Sunday, September 2, 2012
The House of the Lord is a great blessing.
Today is Sunday, and this morning I literally woke up, clapped my hands and said to myself "today is going to be a great day!" I love my family, I love my life, I love the Savior Jesus Christ, I love testifying of Christ, and I love the church I attend. I love the fact that after all these years of being someone that has endured sorrow, trials, challenges, imperfections, & heartaches that my faith in the Lord is strong, and that I am still a member of this church that continues to attend. That has to attest for something don't you think?
The older I get, (okay...I'm not that old, I'll be 41 in 22 days), and the older my kids get I feel as if I am more in tune with the spirit, our needs, and the decisions we make in this life that makes us who we are as individuals, and as a family in striving to live a happy and normal life.
And I am striving to choose happiness everyday I wake up.
For five months it has been difficult to get to the temple as a family. I did go with the sisters from my ward back in June, but my husband hadn't been since our car broke down in March. I can't even begin to explain to you the joy, and overwhelming feeling that came over all of us as we were on the freeway, and the ear to ear smiles that were exchanged as we were drawing near.
Seeing the spires with the angel Moroni on the temple from a distance is always a sight for sore eyes. It's beauty on a hot, humid day still gleamed from within. The sky although a little gray still had a few white puffy clouds peeking out. It was as if Heavenly Father was saying to us "welcome back".
I didn't mind the heat, the drive, the traffic, and I didn't mind that my youngest daughter kept saying "are we there yet?". I also didn't mind that our kids wanted to eat first, and hit the book store before entering inside its holy doors.
Luckily we went to those places first because if we hadn't we wouldn't have been called as... a "witness couple". In the 20 years of being a member we've been a "witness couple" at least 15 times in about eight different temples.
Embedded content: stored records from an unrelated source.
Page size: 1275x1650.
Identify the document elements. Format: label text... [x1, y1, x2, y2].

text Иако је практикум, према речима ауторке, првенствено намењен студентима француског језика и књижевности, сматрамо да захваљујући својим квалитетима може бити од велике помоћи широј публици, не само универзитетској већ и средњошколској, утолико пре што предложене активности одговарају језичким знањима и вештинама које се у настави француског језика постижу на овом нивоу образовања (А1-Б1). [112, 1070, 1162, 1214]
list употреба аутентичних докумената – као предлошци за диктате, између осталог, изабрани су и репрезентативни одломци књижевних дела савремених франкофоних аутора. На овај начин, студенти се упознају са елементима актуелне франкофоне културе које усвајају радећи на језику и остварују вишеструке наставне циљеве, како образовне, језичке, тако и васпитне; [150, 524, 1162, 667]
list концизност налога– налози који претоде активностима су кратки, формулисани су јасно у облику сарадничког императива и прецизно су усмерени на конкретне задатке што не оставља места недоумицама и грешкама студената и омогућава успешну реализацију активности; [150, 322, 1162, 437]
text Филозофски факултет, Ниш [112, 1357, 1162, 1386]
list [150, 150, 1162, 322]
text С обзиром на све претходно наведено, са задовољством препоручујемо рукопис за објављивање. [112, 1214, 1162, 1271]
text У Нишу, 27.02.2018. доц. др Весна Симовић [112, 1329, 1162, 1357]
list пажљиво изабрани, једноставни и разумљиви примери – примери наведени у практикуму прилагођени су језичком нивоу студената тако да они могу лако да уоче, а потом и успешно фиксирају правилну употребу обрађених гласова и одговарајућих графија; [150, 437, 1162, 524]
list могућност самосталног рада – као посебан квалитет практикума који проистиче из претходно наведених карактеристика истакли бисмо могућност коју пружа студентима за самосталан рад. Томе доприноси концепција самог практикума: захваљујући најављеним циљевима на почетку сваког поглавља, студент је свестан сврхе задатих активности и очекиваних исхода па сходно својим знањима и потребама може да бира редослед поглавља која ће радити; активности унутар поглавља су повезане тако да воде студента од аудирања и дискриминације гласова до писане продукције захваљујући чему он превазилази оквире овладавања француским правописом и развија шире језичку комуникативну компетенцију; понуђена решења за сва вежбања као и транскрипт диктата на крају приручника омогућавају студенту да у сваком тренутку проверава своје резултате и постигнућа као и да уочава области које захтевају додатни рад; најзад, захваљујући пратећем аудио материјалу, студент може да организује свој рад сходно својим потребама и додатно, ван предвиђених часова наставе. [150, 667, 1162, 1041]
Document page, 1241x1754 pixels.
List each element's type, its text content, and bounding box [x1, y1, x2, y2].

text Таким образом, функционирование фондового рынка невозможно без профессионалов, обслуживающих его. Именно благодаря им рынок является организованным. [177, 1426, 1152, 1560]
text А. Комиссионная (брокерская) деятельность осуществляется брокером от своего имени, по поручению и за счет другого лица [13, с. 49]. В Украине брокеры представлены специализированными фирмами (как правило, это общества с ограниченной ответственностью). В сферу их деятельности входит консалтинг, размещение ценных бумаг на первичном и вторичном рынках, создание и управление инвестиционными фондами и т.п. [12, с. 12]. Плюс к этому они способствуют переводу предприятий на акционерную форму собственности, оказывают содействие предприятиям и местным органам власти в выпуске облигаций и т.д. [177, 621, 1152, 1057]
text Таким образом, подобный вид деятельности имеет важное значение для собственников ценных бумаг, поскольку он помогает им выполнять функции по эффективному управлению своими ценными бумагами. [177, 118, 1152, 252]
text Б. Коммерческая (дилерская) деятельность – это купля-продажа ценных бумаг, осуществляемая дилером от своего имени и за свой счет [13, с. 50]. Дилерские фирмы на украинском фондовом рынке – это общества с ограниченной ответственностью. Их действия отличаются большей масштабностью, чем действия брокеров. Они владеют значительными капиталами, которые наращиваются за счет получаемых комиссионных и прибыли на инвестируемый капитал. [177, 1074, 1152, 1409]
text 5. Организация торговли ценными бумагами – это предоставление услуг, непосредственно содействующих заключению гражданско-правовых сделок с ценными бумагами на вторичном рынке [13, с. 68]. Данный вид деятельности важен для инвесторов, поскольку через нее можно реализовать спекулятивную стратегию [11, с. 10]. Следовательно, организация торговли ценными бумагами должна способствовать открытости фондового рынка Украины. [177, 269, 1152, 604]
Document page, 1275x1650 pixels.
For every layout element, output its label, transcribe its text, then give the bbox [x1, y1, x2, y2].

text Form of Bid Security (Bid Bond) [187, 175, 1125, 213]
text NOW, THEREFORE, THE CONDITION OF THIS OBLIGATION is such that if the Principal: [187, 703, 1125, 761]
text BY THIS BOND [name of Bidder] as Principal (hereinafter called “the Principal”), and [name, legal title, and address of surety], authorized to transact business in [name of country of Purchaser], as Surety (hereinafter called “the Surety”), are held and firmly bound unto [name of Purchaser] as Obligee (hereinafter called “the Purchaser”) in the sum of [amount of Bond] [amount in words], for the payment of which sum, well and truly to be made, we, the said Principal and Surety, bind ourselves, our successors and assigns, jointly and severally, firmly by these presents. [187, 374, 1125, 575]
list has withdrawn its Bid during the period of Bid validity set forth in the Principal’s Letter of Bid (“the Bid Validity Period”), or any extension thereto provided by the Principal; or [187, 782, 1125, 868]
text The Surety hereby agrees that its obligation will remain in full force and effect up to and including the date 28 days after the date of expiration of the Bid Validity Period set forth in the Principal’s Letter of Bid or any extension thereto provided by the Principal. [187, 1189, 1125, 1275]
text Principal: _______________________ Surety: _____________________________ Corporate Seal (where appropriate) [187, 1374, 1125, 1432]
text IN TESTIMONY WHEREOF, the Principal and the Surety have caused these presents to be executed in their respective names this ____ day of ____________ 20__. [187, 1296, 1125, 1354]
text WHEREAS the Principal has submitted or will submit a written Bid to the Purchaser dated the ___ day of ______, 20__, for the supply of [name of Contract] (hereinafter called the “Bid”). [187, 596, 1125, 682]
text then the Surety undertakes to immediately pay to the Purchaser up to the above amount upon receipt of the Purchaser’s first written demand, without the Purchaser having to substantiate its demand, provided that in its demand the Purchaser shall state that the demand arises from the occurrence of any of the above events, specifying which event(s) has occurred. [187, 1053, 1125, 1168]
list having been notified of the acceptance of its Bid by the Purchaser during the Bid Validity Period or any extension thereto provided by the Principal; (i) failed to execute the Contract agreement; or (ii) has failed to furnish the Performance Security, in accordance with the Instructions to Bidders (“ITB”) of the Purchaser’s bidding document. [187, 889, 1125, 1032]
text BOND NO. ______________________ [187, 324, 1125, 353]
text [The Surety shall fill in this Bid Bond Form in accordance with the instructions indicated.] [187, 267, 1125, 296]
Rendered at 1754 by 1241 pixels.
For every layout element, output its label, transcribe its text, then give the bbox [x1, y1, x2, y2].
Our first time was two weeks after I was endowed, and that was in the Salt Lake Temple back in August of 2003.
When we attend the temple with a right frame of mind we are filled with so much love, and compassion. Those sorrows, heartaches, challenges, imperfections, and trials all go away for a couple of hours, and the decision I make each time I leave the temple is to be better.
It was a blessing that was needed, and a reminder to let me know that no matter what challenges come our way, I can be in tune with that still small voice that tells me, "all is well...all will be well."